Intensive BP lowering to values <130/80 mmHg is acceptable for secondary stroke prevention in the chronic stage in most cases. However, patients with severe stenosis or occlusion of the major cerebral arteries require close monitoring. A post hoc analysis of the North American Symptomatic Carotid Endarterectomy Trial and the European Carotid Surgery Trial showed significant negative associations between SBP and recurrent stroke risk in patients with bilateral carotid stenosis >70% and a higher risk of recurrence in patients with an SBP < 140 mmHg than in those with an SBP > 140 mmHg [27]. However, a positive association was observed between SBP and stroke risk in patients with carotid stenosis <70% and >70% [27]. A post hoc analysis of the Warfarin-Aspirin Symptomatic Intracranial Disease trial, which included patients with intracranial stenosis, showed that a high SBP was associated with a high risk of recurrent stroke and stroke in the territory, and an increased risk in patients with an SBP > 160 mmHg; no increase in risk was shown in those with an SBP < 120 mmHg [28]. Therefore, except for rare cases with severe bilateral carotid stenosis, the optimal SBP was <140 mmHg or <130 mmHg for most patients, and no J-shaped curve was observed in patients with BP values <140 mmHg.
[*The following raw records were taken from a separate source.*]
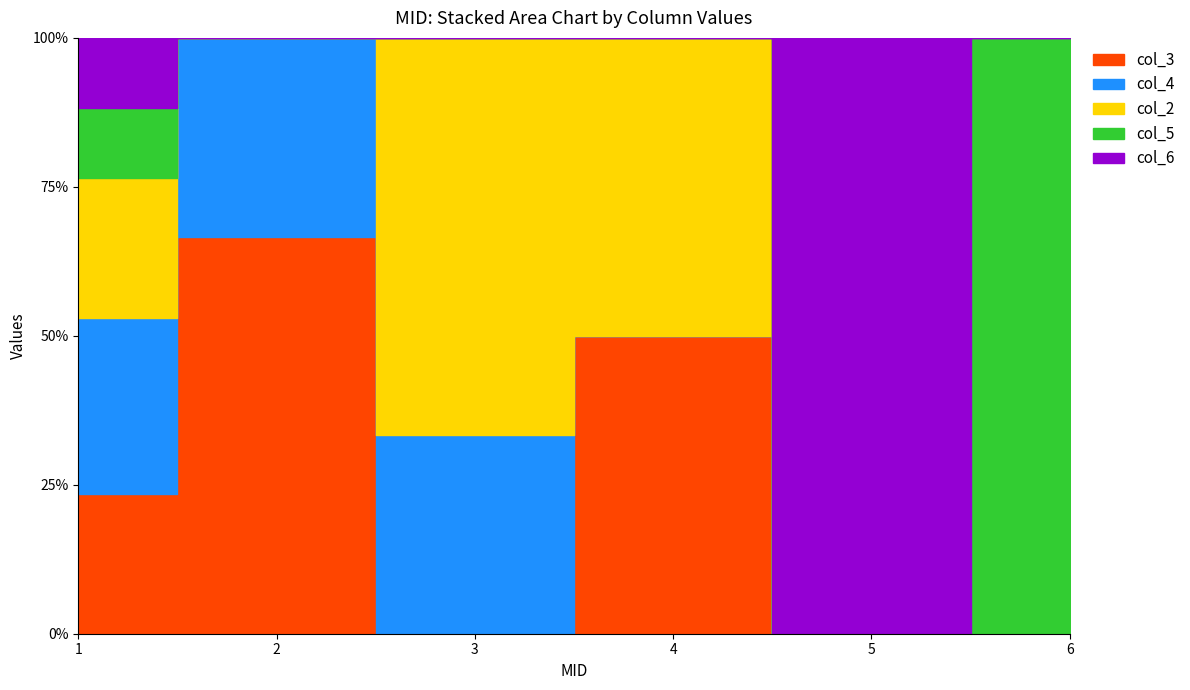

Reading left to right, transcribe all the data shown in this chart.

col_3: 4	2	0	4	0	0
col_4: 5	1	1	0	0	0
col_2: 4	0	2	4	0	0
col_5: 2	0	0	0	0	2
col_6: 2	0	0	0	2	0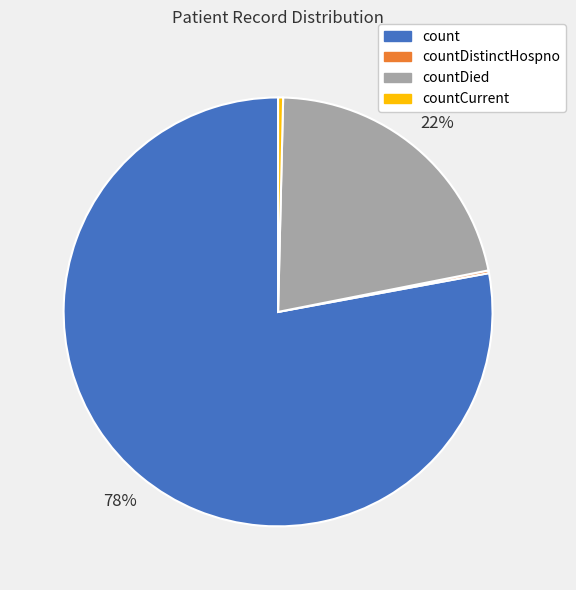

Which slice is the largest?

count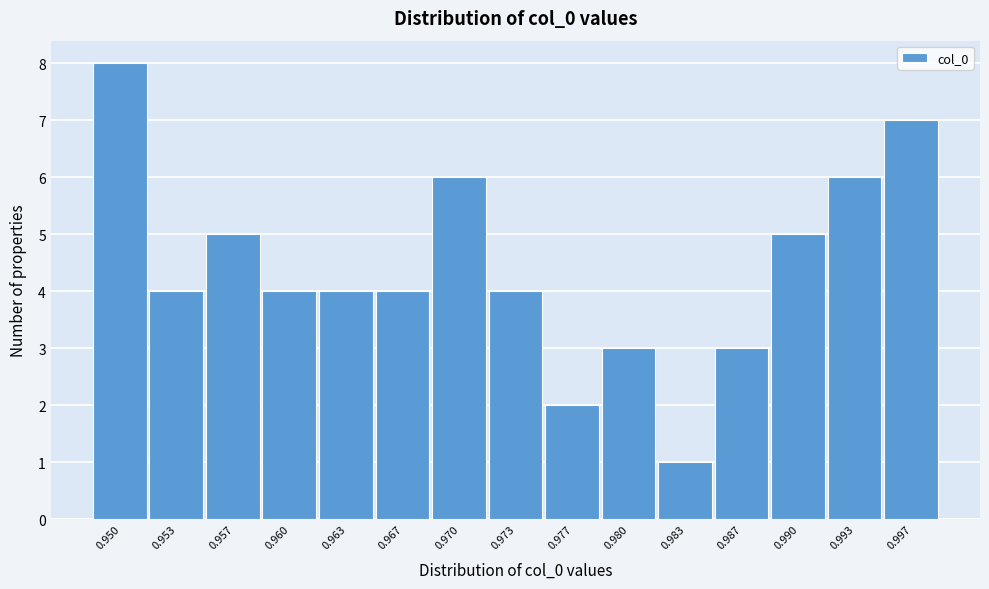

Reading left to right, extract all data points from this chart.

8	4	5	4	4	4	6	4	2	3	1	3	5	6	7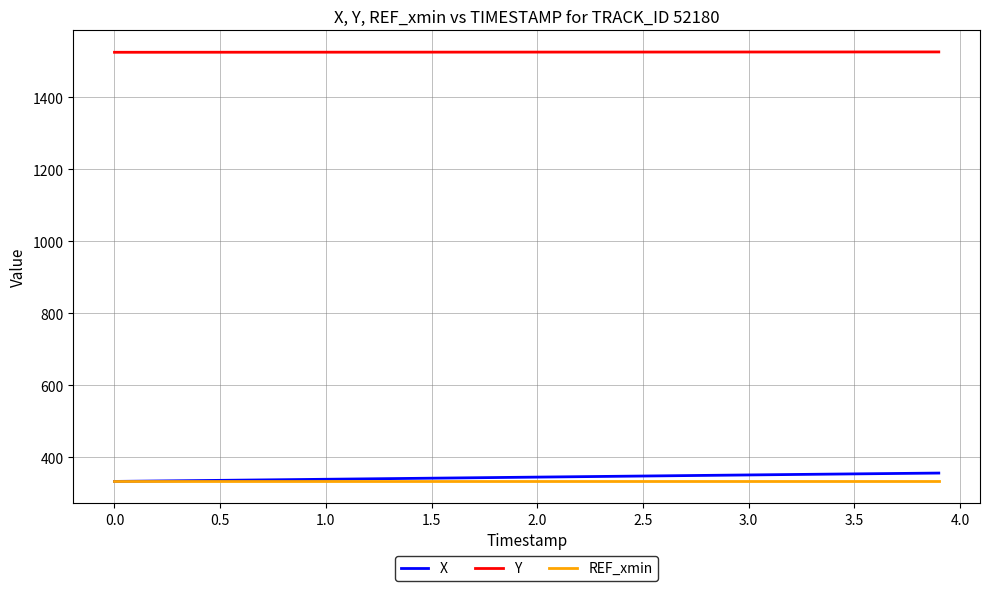

Which series has the largest total across all categories?

Y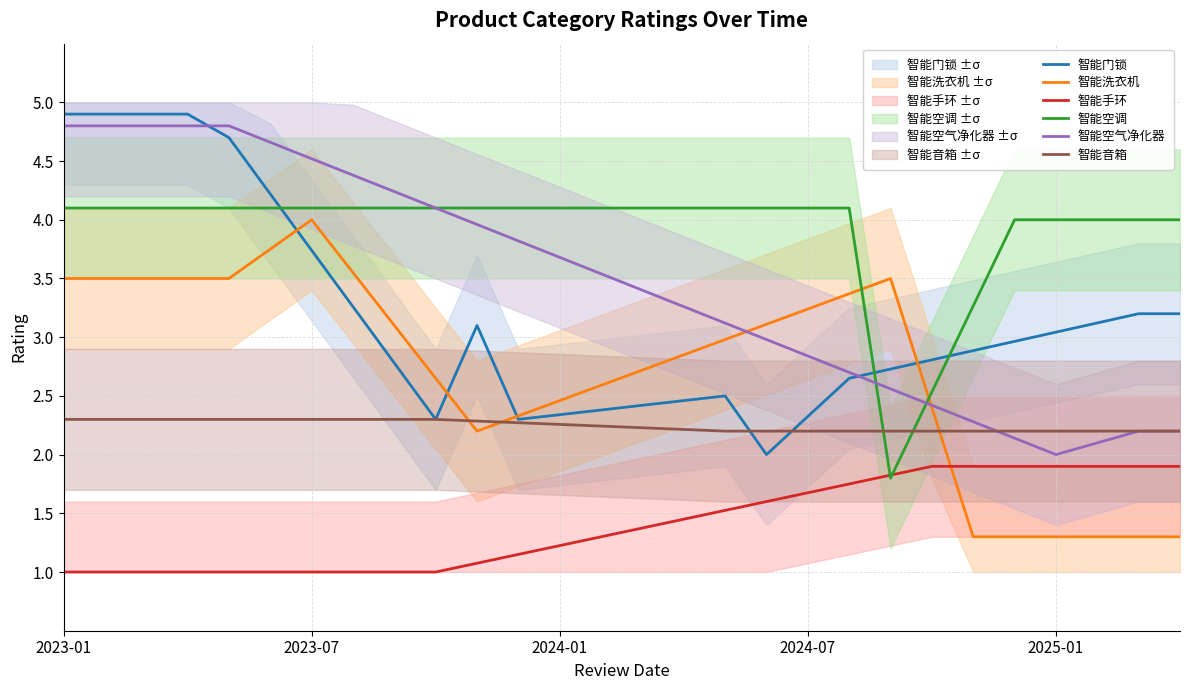

True or false: 智能音箱 has more than 2 points higher than both neighbors.

False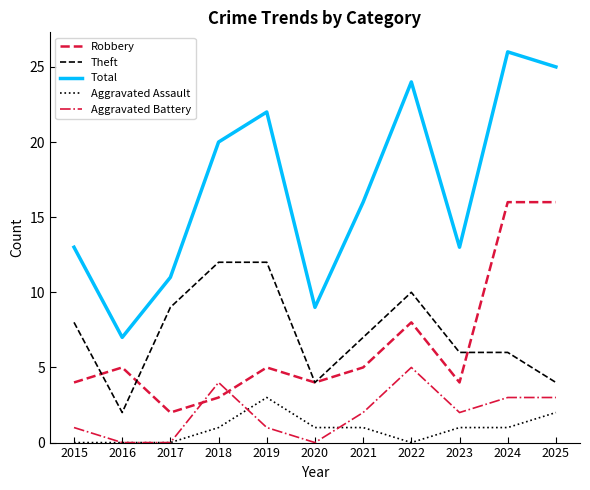

True or false: Aggravated Battery and Total intersect in this chart.

False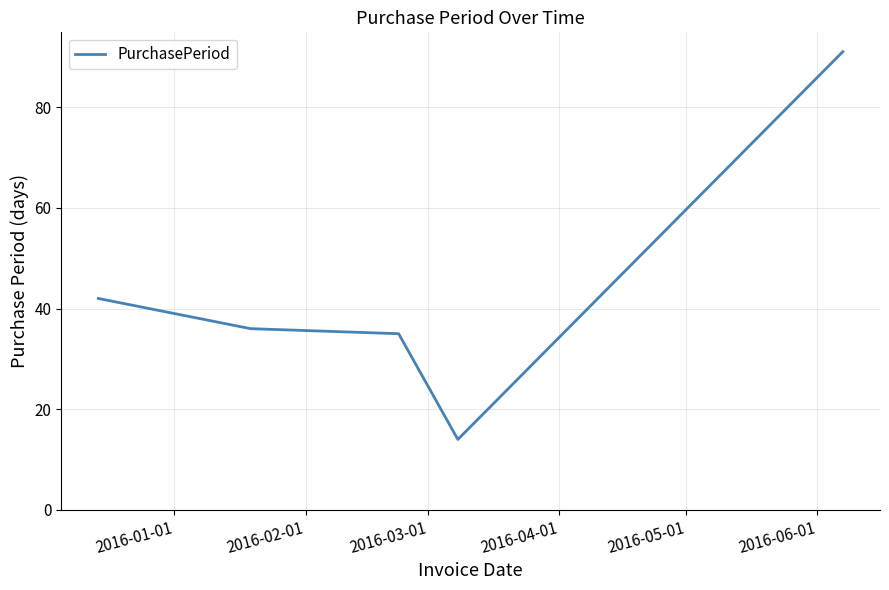

What is the average value?

44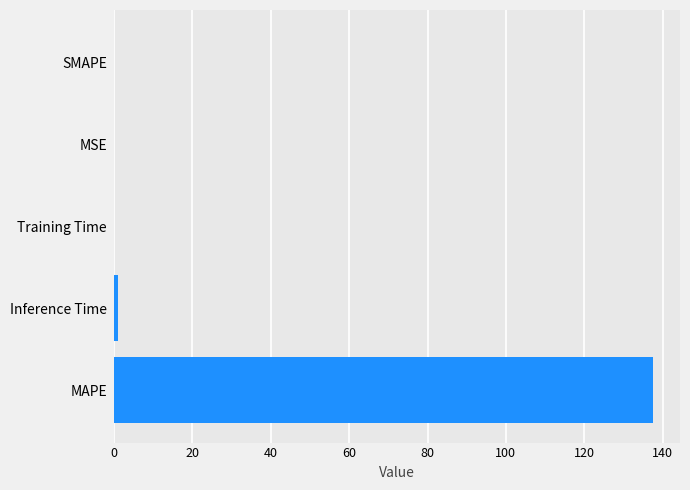

Read the value at MAPE.

137.5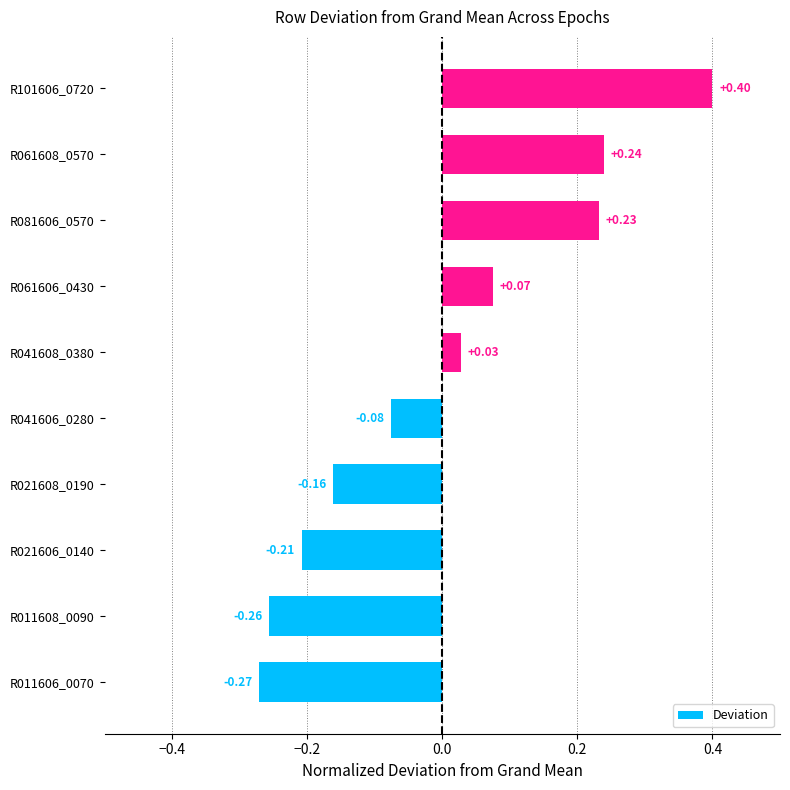

What is the difference between the second highest and minimum values?

0.5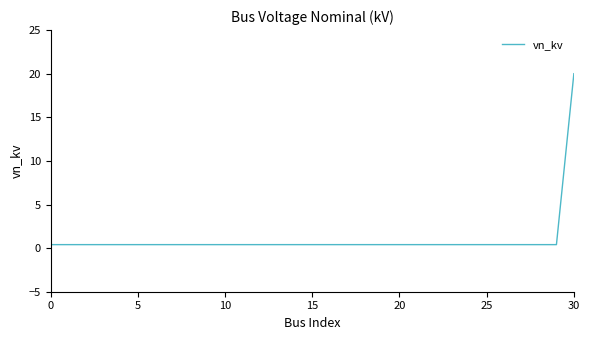

Reading left to right, what are all the values shown in this chart?

0.4	0.4	0.4	0.4	0.4	0.4	0.4	0.4	0.4	0.4	0.4	0.4	0.4	0.4	0.4	0.4	0.4	0.4	0.4	0.4	0.4	0.4	0.4	0.4	0.4	0.4	0.4	0.4	0.4	0.4	20.0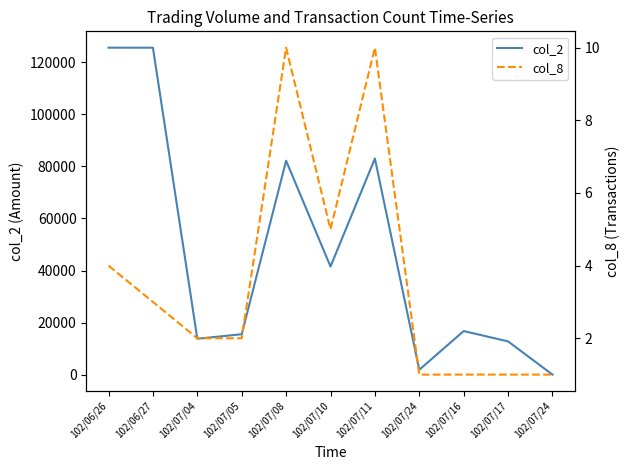

Reading left to right, transcribe all the data shown in this chart.

col_2: 125500	125490	13900	15620	82150	41580	83000	2000	16830	12870	140
col_8: 4	3	2	2	10	5	10	1	1	1	1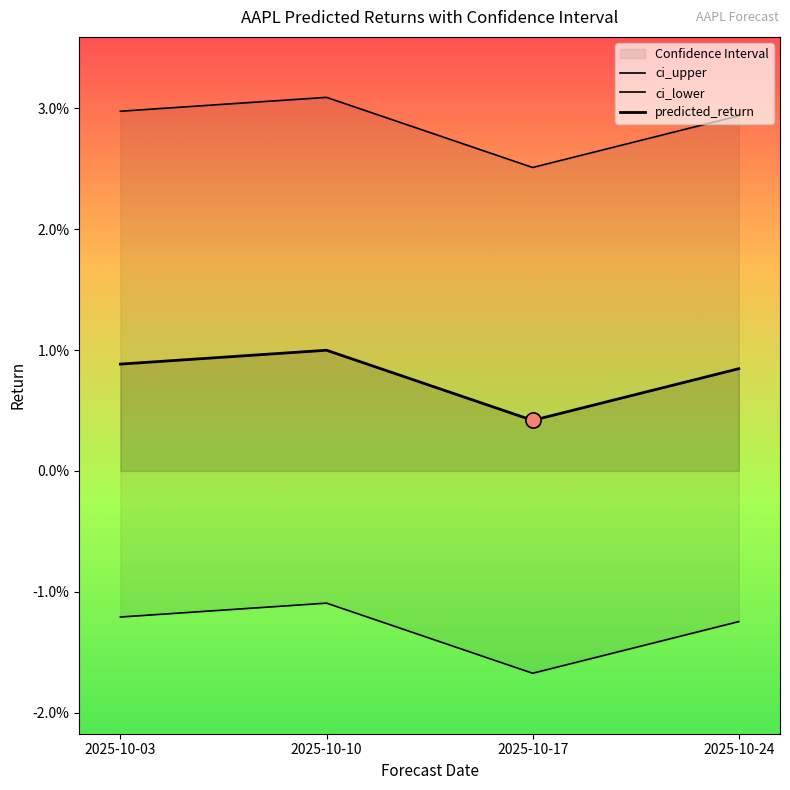

Is the value of ci_lower at 2025-10-24 greater than the value of predicted_return at 2025-10-03?

No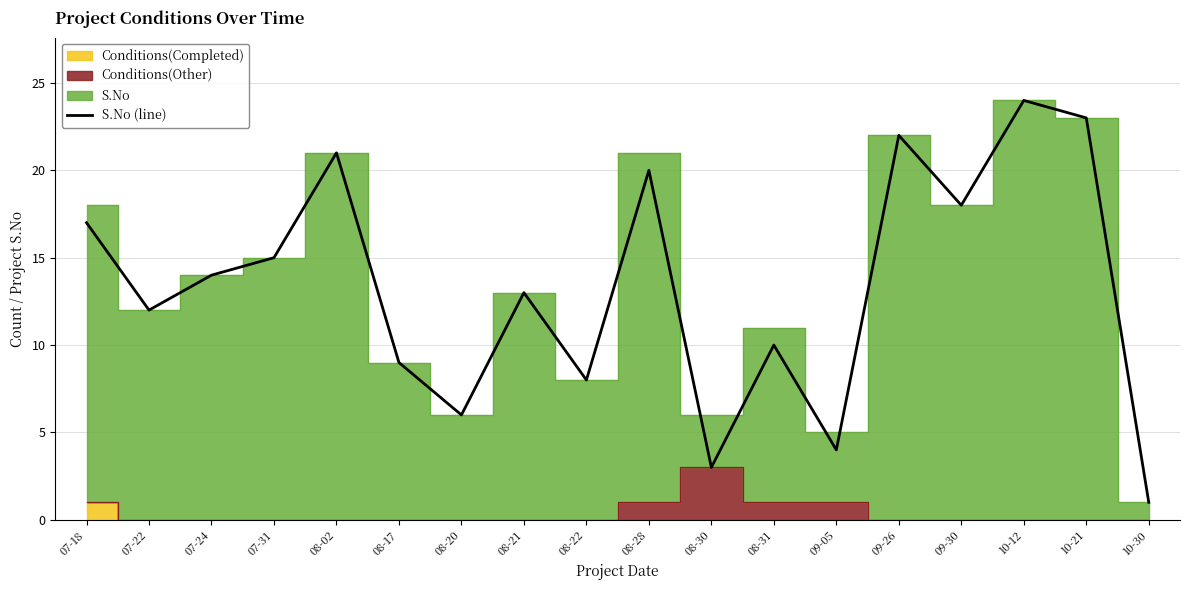

Rank the categories by value from lowest to highest.

10-30, 08-30, 09-05, 08-20, 08-22, 08-17, 08-31, 07-22, 08-21, 07-24, 07-31, 07-18, 09-30, 08-28, 08-02, 09-26, 10-21, 10-12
However, patients with major cerebral artery disease and impaired perfusion require close monitoring. The risk of ischemic stroke in the territory was higher in patients with an SBP < 130 mmHg than in those with an SBP > 130 mmHg among 130 patients with symptomatic extracranial carotid occlusion or intracranial stenosis or occlusion of the carotid artery or middle cerebral artery, particularly in those with impaired cerebral perfusion documented by positron emission tomography [29].

Perspectives in Asia

Asian people with a history of ischemic stroke have a higher risk of intracerebral hemorrhage under antithrombotic treatment than Caucasian people [23, 24]. Therefore, the benefit of intensive BP treatment on the prevention of intracerebral hemorrhage is much greater in Asian people than in Caucasian people. Compared with other medical vascular risk factors, BP management would be more important in Asian people than in Caucasian people for secondary stroke prevention.

Conclusion

BP lowering is an effective strategy for secondary stroke prevention; the optimal BP level is <130/80 mmHg in most cases. With regard to recurrent ischemic stroke, the risks appear similar in patients with an SBP in the range of 120–140 mmHg and may be higher in patients with an SBP < 120 mmHg (J-curve phenomenon). In contrast, the risk of hemorrhagic stroke increased in a linear manner in patients with an SBP in the range from <120 mmHg to > 160 mmHg (no J-curve phenomenon was observed). Therefore, an SBP < 130 mmHg and <120 mmHg is considered the target SBP for the prevention of total and ischemic and hemorrhagic strokes, respectively. However, patients with severe bilateral carotid stenosis, intracranial stenosis, or occlusion with impaired cerebral perfusion warrant close monitoring; a stepped-care approach with cautious BP lowering aimed at BP levels <140/90 mmHg or 130/80 mmHg is essential to prevent ischemic stroke recurrence.